The middle of Ludwigshaven is flat, and Ludwigstrasse a heap of ruins, only the Bürgerhaus is standing. Bismarck street is almost burnt out. Schiller, See Krak and Neidermann completely gone. Ludwig arrived on leave in the morning, and had the most terrifying experience that night: incendiaries on the house. He put them out, but all around is a ruin . . . he got terrible burns on his left hand. One horror follows another. Last week, Frankenthal and Opal Oppau got it. Mannheim and Ludwigshaven are dying cities. Helene Kruck can’t take it any more, she simply can’t . . . she hasn’t got even a bed, so I’m taking her in here so she can at least rest at night. Each successive attack is more terrible than the last. Horror and fear run through every street.

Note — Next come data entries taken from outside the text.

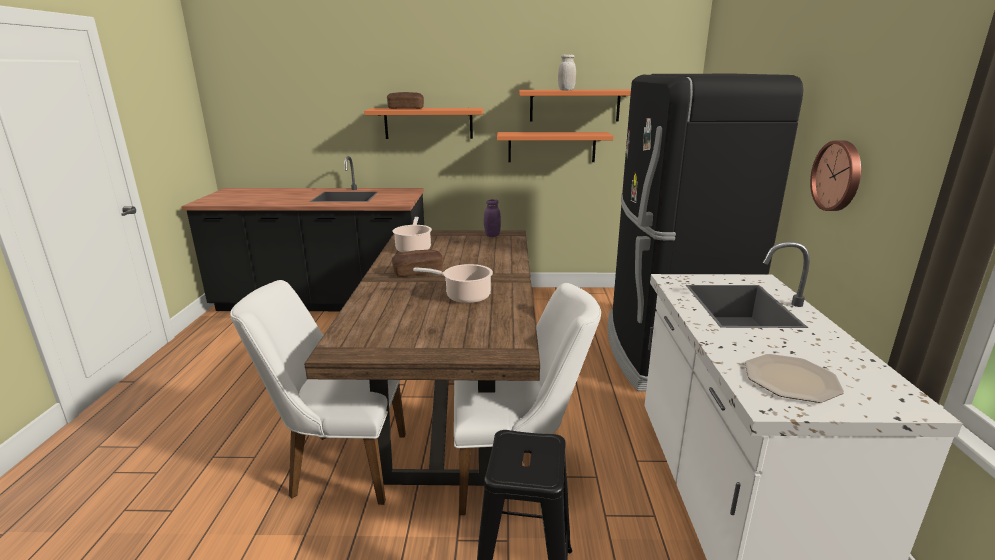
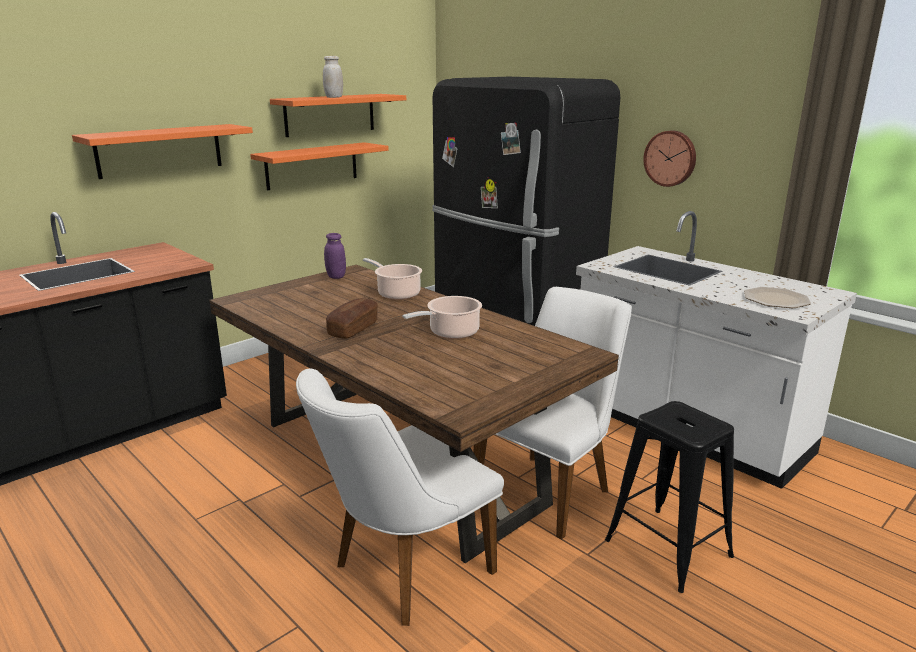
camera: 45 degrees left, 0 degrees up
(405, 108) = (136, 132): bread -> none
(413, 249) = (287, 311): cooking pot -> cooking pot (396, 293)

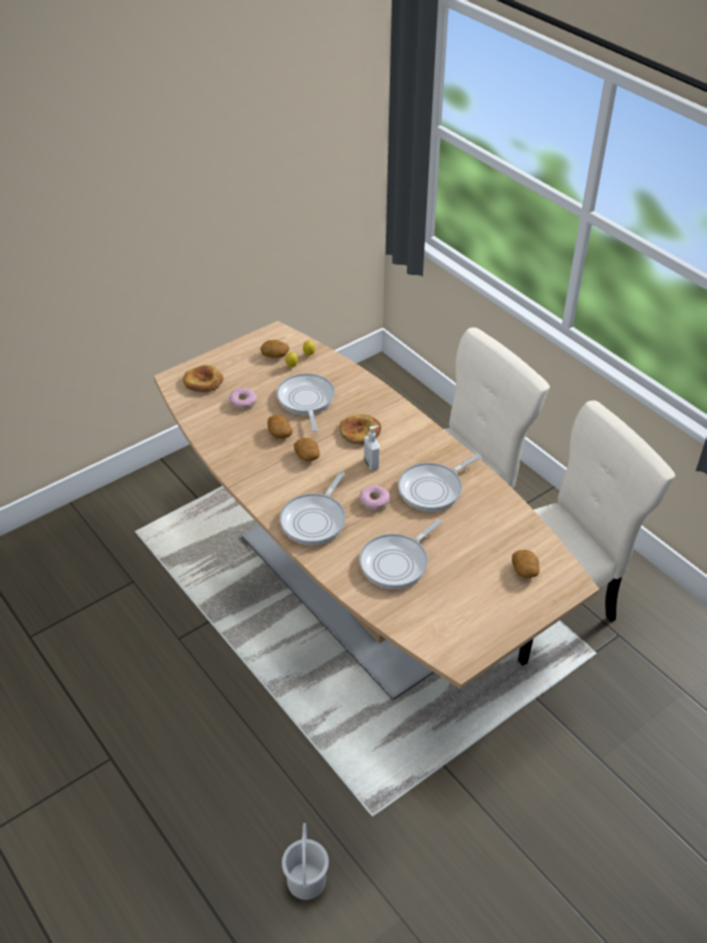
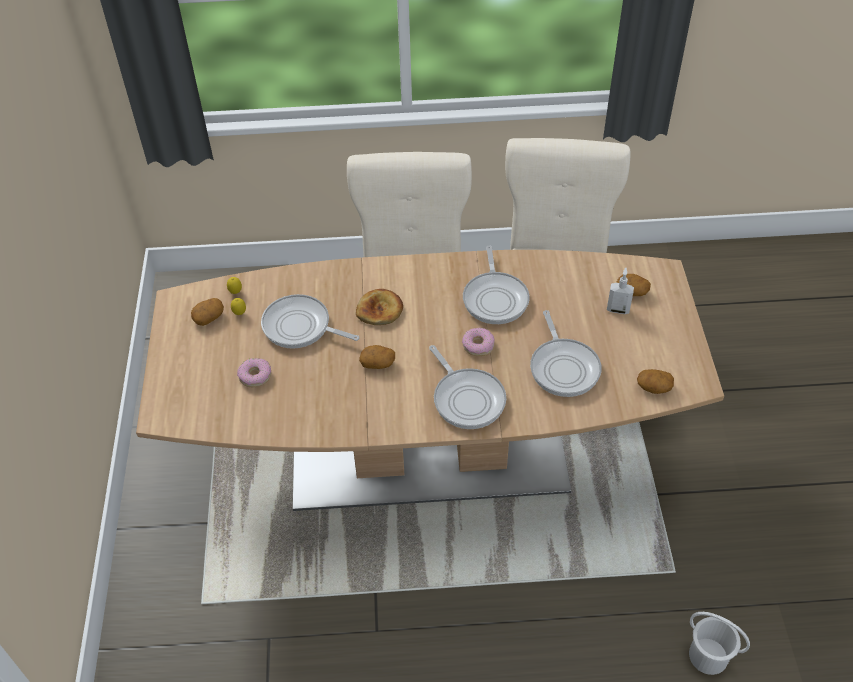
camera: 55 degrees left, 5 degrees up
(203, 382) = (191, 393): bread -> none
(279, 433) = (327, 369): potato -> potato (653, 387)
(372, 463) = (428, 322): soap dispenser -> soap dispenser (618, 309)

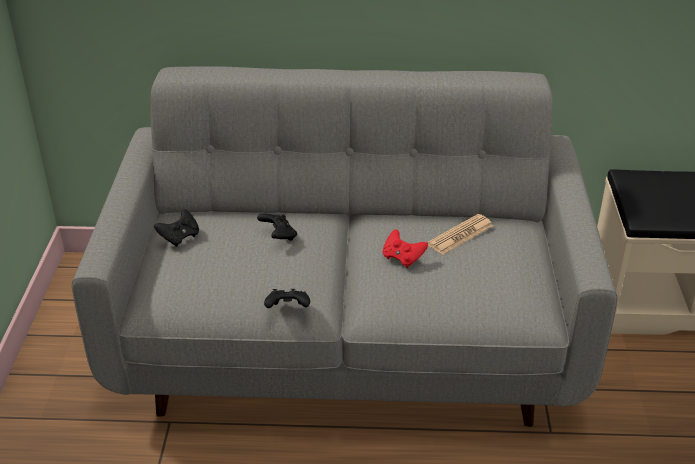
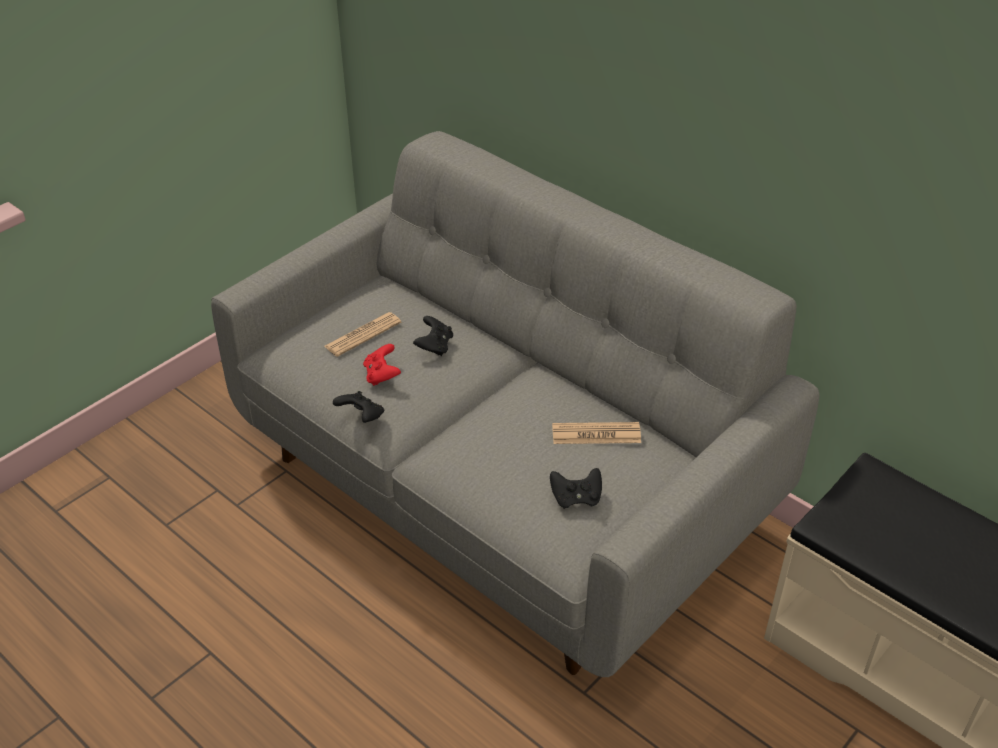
camera: 40 degrees right, 5 degrees up
(179, 237) = (357, 304): black game controller -> black game controller (576, 498)
(213, 255) = (363, 335): none -> newspaper
(402, 258) = (513, 426): red game controller -> red game controller (382, 375)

Frau Rothmeier of Idstein wrote to her husband: “We spend most of our lives in the shelters. Our little girl sleeps for 15 minutes, and then I have to get her up again . . . At noon today it was especially bad. Squadron after squadron of bombers were followed by fighters which fired on people and houses. They fly so low you can almost touch them.”
On 1 December 1944, Private Heinz Trammler went home on leave. “At 4 o’clock, I arrived in Hamburg,” he wrote in his diary.
At 5:30, I was standing in the ruins of my house. My heart stood still. It was here that I lived with my wife and children in peace and comfort. Who is to blame for all this? The English? The Americans? Or the Nazis? Had a Hitler not come, there would have been no war. If the Nazis had not talked so big, or put on such a show, or done so much sabre-rattling, we would have peace with those who are our enemies today. Had we retained democracy in Germany, we would still be in accord with England and the United States. It was with those thoughts that I stood before my ruined home.
Few Germans thought as clearly as Private Trammler, but his uncommonly penitent reflections availed him nothing. The diary was found on his corpse by American troops advancing near Hennamont on 13 January 1945.